Saved entries:
-----
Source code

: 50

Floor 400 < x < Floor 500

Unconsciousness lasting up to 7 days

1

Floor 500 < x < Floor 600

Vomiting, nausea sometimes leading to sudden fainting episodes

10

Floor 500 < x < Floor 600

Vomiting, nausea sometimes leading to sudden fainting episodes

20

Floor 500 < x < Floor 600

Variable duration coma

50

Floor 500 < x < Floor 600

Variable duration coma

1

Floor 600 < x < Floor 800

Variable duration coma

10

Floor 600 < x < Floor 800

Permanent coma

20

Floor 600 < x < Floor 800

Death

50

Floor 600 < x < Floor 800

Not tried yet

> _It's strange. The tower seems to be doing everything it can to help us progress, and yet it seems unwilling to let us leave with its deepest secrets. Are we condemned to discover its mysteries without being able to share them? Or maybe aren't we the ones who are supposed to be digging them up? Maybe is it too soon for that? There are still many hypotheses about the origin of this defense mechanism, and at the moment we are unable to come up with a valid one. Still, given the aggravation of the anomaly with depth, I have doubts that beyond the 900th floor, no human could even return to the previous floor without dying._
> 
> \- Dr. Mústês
-----
YOUR ASSIGNMENT: Would you reproduce, word for word, the lines from the one holding "floor without dying._" through the final line of the entries, both included?

PROBLEM SOLUTION:
> _It's strange. The tower seems to be doing everything it can to help us progress, and yet it seems unwilling to let us leave with its deepest secrets. Are we condemned to discover its mysteries without being able to share them? Or maybe aren't we the ones who are supposed to be digging them up? Maybe is it too soon for that? There are still many hypotheses about the origin of this defense mechanism, and at the moment we are unable to come up with a valid one. Still, given the aggravation of the anomaly with depth, I have doubts that beyond the 900th floor, no human could even return to the previous floor without dying._
> 
> \- Dr. Mústês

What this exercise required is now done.